To avoid these inefficient and potentially insecure structures, an open exchange between all areas affected by the implementation is necessary. At the same time, technological solutions and concepts are required that reduce the complexity caused by the connection between IT and OT as far as possible, e.g., by creating data lakes that are as holistic as possible at the point of origin in OT and making them available to IT. The pre-processing capability required for this is achieved, for example, through the use of edge computing capabilities. In turn, this requires that complexity is not increased further, but rather reduced.
Complexity Reduction Through Data-Centric Convergence
Since the convergence of OT and IT focuses in particular on the convergence of information flows, consideration should be given to the extent to which protocol-based connections can be dispensed with by merely exchanging data layers between OT and IT. If this idea is taken further, return channels from IT to OT can also be reduced to data points, e.g., for concrete process control.
By dispensing with direct connections, cyberattacks are made more difficult on the one hand, and on the other hand the OT behind the IT (i.e., the details of a production, which often reflect specific know-how of the individual companies) is additionally obscured by this measure.
This idea of data-level connectivity is increasingly gaining acceptance in the industry. For example, Namur’s NOA concept assumes data-centric connectivity models via so-called “data diodes” (cf. Waldeck, Boris; Glas, Thilo; “Implementation of the NOA concept”). In this context, the company Arendar IT-Security GmbH speaks of the concept of “data projection” (cf. Figs. 1 and 2), in which data points are extracted from a wide variety of data streams at the boundary between OT and IT and are combined and forwarded again at will by “projection” onto another, physically separate data stream. At the implementation boundary in the form of an edge device, the aforementioned holistic “data lake” is already created, in which data from a wide variety of sources is combined in a temporal context.
While increasing convergence of OT and IT enables holistic data layers and delivers on the original promise of Industrie 4.0, new technologies can further strengthen the usability of this data.
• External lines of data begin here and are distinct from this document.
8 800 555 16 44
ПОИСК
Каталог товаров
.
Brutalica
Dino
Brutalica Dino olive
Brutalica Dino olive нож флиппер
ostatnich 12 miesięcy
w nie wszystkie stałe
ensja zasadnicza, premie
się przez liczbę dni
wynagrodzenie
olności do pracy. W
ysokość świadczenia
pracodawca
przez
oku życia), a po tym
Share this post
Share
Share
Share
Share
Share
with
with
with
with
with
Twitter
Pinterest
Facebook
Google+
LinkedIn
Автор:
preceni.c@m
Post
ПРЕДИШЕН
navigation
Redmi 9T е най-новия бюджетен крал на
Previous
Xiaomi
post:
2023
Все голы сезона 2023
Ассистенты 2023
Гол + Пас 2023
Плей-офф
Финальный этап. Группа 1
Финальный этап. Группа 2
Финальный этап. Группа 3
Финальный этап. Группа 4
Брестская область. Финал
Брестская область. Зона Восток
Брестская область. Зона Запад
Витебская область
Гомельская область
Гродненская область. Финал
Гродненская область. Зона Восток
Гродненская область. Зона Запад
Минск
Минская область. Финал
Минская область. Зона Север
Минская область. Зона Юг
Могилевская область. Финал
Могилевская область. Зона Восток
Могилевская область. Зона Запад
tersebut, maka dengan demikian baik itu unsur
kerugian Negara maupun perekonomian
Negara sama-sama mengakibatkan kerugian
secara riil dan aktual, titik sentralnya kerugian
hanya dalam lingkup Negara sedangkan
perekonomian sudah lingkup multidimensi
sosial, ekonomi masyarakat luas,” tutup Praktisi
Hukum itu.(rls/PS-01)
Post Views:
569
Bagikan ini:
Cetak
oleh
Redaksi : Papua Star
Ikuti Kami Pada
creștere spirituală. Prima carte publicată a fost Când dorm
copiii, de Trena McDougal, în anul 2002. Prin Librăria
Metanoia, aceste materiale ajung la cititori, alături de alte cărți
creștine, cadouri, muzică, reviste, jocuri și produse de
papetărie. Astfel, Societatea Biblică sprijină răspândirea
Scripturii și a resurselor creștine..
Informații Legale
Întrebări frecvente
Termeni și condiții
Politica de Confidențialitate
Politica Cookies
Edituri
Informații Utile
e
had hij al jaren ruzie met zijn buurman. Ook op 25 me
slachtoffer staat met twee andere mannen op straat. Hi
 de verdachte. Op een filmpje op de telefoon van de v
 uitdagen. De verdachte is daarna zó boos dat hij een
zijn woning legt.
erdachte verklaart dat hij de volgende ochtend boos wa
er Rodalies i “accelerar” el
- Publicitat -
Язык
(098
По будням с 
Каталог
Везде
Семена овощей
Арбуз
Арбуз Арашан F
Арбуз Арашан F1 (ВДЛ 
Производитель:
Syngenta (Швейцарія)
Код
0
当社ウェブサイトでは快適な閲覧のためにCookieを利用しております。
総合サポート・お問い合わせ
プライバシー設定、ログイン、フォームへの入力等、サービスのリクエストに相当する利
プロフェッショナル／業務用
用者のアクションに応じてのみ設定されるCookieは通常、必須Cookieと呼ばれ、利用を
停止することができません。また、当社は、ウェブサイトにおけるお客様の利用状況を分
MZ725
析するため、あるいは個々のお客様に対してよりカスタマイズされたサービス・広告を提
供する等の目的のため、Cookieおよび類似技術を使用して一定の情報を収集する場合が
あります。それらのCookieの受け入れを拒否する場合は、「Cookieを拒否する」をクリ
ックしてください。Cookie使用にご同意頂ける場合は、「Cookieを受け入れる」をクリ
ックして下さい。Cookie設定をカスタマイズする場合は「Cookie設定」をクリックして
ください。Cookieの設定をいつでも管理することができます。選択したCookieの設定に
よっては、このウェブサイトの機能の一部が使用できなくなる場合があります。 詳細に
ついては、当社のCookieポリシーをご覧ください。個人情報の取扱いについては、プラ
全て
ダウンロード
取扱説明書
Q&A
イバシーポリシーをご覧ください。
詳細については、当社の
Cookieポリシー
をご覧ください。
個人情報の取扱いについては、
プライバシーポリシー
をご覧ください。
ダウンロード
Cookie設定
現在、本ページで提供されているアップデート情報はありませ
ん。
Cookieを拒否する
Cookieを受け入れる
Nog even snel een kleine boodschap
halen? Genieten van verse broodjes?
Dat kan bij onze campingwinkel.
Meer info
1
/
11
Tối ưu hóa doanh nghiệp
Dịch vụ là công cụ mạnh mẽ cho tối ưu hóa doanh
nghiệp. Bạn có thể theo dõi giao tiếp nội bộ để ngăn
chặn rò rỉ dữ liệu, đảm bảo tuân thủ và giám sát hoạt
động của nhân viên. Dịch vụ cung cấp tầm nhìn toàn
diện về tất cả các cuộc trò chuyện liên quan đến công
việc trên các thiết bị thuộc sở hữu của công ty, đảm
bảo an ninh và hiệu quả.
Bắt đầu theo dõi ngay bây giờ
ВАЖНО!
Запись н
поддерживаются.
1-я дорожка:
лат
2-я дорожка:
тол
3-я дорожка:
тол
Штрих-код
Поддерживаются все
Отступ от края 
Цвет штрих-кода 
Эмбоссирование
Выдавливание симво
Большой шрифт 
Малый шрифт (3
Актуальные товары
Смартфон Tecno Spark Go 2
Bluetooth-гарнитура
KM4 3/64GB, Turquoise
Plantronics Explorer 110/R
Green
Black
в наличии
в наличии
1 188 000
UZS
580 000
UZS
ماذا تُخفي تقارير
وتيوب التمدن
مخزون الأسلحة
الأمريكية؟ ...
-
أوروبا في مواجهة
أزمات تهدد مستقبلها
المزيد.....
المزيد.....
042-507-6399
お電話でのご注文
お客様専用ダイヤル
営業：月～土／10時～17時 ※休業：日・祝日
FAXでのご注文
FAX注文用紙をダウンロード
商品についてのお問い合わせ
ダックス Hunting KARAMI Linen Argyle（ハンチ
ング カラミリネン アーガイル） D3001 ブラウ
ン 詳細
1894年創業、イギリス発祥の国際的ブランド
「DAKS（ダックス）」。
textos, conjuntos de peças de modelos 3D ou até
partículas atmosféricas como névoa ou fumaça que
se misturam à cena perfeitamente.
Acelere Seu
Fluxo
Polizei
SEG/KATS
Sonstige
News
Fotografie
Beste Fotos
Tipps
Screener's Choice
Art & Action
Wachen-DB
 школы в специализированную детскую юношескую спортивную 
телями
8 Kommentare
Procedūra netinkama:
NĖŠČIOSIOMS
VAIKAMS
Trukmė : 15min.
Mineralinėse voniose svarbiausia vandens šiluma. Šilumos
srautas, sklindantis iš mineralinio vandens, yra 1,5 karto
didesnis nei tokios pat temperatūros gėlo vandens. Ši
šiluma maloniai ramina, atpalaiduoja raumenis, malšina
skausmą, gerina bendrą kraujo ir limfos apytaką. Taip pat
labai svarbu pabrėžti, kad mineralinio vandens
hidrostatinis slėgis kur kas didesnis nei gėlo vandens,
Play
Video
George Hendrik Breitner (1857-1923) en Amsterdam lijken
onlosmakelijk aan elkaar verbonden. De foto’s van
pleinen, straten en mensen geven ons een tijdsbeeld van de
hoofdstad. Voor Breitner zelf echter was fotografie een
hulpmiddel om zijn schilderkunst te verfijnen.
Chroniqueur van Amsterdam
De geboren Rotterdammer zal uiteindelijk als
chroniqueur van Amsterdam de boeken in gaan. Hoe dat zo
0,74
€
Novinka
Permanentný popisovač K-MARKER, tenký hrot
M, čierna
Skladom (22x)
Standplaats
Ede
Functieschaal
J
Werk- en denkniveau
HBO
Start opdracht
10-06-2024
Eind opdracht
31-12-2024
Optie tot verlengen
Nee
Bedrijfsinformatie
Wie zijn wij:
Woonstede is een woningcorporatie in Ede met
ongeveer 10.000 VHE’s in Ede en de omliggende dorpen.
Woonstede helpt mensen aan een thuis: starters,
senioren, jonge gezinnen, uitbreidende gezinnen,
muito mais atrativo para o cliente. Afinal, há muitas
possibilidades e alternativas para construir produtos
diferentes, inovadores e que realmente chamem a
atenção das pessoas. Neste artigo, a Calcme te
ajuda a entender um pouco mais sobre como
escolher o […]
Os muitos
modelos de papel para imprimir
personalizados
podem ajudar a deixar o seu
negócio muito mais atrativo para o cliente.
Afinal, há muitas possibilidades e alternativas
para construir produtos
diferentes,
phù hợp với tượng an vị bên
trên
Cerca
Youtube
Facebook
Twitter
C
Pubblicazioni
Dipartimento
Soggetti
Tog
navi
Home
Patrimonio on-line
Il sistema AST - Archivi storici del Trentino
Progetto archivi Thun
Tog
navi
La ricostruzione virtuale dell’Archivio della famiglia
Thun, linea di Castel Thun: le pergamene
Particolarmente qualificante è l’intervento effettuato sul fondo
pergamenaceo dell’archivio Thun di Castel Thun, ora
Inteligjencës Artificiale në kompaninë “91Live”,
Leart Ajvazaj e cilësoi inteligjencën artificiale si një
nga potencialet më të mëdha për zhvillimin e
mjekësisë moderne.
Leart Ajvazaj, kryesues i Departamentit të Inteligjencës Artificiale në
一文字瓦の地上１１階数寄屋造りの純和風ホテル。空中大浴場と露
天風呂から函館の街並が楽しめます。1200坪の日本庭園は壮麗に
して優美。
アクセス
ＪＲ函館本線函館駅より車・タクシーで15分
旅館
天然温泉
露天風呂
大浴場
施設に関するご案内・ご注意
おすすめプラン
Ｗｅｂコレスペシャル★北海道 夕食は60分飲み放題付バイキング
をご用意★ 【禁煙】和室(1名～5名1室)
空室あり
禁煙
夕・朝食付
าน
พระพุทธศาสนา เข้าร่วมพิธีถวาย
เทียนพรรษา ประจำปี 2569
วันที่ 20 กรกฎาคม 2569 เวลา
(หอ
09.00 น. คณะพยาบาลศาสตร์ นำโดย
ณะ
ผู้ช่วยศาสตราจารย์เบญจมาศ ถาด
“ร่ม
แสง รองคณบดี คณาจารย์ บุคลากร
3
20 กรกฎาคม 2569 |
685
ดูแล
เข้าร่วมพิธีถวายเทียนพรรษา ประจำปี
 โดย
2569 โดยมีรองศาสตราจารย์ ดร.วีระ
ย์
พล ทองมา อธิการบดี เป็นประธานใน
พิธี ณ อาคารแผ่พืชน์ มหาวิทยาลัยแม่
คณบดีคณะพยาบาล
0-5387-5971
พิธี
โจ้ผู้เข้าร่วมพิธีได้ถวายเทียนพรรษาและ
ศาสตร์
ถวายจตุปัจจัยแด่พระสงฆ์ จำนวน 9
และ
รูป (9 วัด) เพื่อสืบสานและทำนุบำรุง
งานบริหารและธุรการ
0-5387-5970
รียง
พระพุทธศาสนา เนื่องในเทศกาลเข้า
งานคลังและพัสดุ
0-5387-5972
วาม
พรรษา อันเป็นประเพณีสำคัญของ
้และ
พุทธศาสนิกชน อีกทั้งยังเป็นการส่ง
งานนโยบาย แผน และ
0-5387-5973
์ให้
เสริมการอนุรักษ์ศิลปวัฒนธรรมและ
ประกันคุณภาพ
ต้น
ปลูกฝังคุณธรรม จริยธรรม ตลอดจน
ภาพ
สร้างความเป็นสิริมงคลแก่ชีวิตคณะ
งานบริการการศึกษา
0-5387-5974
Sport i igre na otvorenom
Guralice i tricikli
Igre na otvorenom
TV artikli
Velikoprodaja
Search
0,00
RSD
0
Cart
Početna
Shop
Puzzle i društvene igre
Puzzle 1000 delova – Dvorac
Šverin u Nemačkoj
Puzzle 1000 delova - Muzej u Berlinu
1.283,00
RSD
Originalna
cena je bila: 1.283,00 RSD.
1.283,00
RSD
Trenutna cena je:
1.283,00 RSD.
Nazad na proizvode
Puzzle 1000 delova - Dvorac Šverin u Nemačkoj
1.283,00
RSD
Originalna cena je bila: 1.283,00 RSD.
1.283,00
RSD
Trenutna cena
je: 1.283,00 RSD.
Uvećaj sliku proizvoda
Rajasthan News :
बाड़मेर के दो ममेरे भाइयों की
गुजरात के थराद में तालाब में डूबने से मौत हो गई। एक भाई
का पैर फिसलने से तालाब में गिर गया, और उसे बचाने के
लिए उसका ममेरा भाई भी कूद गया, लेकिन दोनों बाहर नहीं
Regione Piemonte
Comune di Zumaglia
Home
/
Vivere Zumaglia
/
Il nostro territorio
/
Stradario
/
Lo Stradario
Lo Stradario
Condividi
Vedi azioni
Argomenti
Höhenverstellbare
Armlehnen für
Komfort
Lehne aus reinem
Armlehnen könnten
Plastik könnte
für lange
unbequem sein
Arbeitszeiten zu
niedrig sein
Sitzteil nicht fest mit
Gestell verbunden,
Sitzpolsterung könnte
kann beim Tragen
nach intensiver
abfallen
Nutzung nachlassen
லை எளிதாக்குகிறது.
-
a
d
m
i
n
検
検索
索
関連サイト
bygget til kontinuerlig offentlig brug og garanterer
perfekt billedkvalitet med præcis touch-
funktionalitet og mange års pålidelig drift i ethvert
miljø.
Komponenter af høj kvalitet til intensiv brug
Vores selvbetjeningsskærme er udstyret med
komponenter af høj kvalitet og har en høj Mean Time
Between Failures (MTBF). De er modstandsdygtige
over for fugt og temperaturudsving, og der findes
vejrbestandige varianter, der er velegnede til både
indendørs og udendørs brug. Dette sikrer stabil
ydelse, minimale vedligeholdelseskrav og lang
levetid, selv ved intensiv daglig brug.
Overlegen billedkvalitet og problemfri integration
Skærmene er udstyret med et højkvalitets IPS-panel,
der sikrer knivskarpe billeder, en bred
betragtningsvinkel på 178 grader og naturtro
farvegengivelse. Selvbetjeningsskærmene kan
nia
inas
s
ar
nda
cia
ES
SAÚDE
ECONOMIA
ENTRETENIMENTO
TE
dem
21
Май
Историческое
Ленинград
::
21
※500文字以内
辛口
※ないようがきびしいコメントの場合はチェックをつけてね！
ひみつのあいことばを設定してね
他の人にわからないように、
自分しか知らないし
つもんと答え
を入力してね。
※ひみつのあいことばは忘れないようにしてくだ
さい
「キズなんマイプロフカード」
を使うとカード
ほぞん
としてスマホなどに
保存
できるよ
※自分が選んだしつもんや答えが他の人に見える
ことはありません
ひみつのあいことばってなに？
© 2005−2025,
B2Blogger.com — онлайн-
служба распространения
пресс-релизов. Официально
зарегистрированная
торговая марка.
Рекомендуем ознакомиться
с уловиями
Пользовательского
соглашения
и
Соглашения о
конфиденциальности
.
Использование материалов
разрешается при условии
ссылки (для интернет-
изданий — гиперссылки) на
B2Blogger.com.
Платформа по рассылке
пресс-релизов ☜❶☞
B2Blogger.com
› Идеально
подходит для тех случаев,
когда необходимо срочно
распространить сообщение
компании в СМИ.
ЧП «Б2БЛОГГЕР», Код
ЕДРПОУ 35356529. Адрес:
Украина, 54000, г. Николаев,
For example, securing data through Industrial Blockchain processes already allows for further possibilities such as the overarching exchange of data between economic partners during collection or on the “data lakes”. Partial sections of a holistic data situation could then be shared without having to fully disclose internal information layers on the one hand, and on the other hand with the certainty for the recipient that this partial view has not been compromised or intentionally changed.